Mank tried to rise but she was on him in an instant, crushing him to the ground, one hand clamped around his throat.
He stared up at her. The eyes that stared down at him were cold as burnt-out stars. There was a madness in them, a depthless insanity. Was this the price of immortality? He tried to smile but his muscles had frozen his face into a mask of fear.
'I had to try,' he whispered.
She pressed her face close, her lips almost brushing his. 'I am the face of your childhood nightmares, Mathias,' she hissed, 'I am the dreaming terror of your species. Who art thou to defy the will of a god?' Her fingers tightened around his throat and Mank felt his consciousness begin to slip away, the blood pounding furiously against his temples. 'There are a thousand things worse than death,' he heard her say from the far end of a darkening tunnel.

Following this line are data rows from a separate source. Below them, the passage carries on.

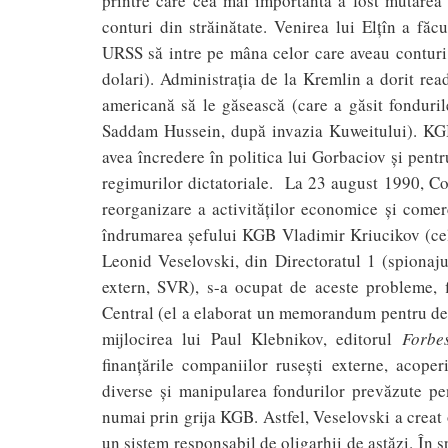
printre care cea mai importantă a fost mutarea
conturi din străinătate. Venirea lui Elţîn a făc
URSS să intre pe mâna celor care aveau conturi 
dolari). Administraţia de la Kremlin a dorit read
americană să le găsească (care a găsit fondurile
Saddam Hussein, după invazia Kuweitului). KGB-
avea încredere în politica lui Gorbaciov şi pentr
regimurilor dictatoriale. La 23 august 1990, C
reorganizare a activităţilor economice şi comerc
îndrumarea şefului KGB Vladimir Kriucikov (cel
Leonid Veselovski, din Directoratul 1 (spionajul
extern, SVR), s-a ocupat de aceste probleme, f
Central (el a elaborat un memorandum pentru derul
mijlocirea lui Paul Klebnikov, editorul
Forbe
finanţările companiilor ruseşti externe, acoper
diverse şi manipularea fondurilor prevăzute pen
numai prin grija KGB. Astfel, Veselovski a creat 
un sistem responsabil de oligarhii de astăzi. În s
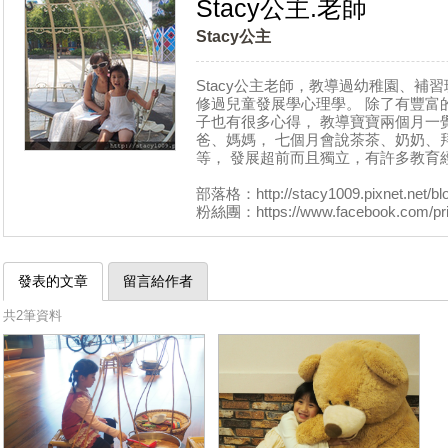
Stacy公主.老師
Stacy公主
Stacy公主老師，教導過幼稚園、補習
修過兒童發展學心理學。 除了有豐富
子也有很多心得， 教導寶寶兩個月一覺
爸、媽媽， 七個月會說茶茶、奶奶、拜
等， 發展超前而且獨立，有許多教育
部落格：http://stacy1009.pixnet.net/bl
粉絲團：https://www.facebook.com/prin
發表的文章
留言給作者
共2筆資料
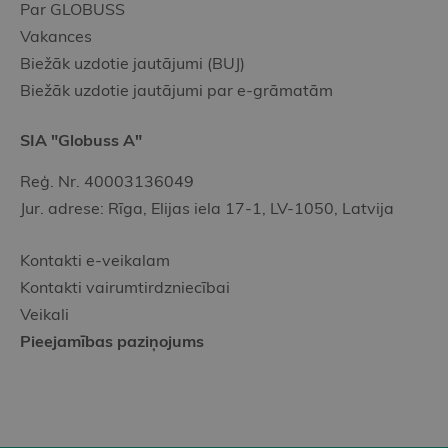
Par GLOBUSS
Vakances
Biežāk uzdotie jautājumi (BUJ)
Biežāk uzdotie jautājumi par e-grāmatām
SIA "Globuss A"
Reģ. Nr. 40003136049
Jur. adrese: Rīga, Elijas iela 17-1, LV-1050, Latvija
Kontakti e-veikalam
Kontakti vairumtirdzniecībai
Veikali
Pieejamības paziņojums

He tried to speak but could not. He felt a sense of floating detachment, as the life was slowly, almost gently, squeezed out of him.
'Yes,' she whispered in his ear, 'all fear ends when the heart stops beating. I see your destiny, Thomas Mathias; it is laced with irony. It amuses me to let you live.'
She kissed him, released his throat, and was gone in that instant.
It took him a while to realise he was alone.
Shakily Mank got to his feet.
Why had she spared him? Why was he still alive?
He staggered back across the roof, seeking the quickest way down to street level. He still couldn't believe he'd been spared. Was it because he'd resisted her? Was she leaving him alive to spread her legend?
He shook his head, there was a one in a million chance of coming up against Lady Desdemona and surviving the encounter, yet somehow, miraculously, he'd beaten those odds.
He grinned. He'd build a new crew from scratch - he'd start again, better than before. He was getting sloppy. Tonight it had almost cost him his life. After he'd dealt with that traitor, Abdul Q, he'd build a sanction crew that would shake this city to its sordid foundations. He'd survived an encounter with Lady Desdemona; he was practically an immortal himself.
Preoccupied with thoughts of tonight's miraculous escape, Mank didn't see the crab mines scuttling out of the shadows to lie like innocuous pebbles in his path.
When he stepped on one he instantly recognised that sterile little click as the mine armed itself. There was time for a final quirky thought, 'she always gets the last laugh!' before his world was abruptly torn apart.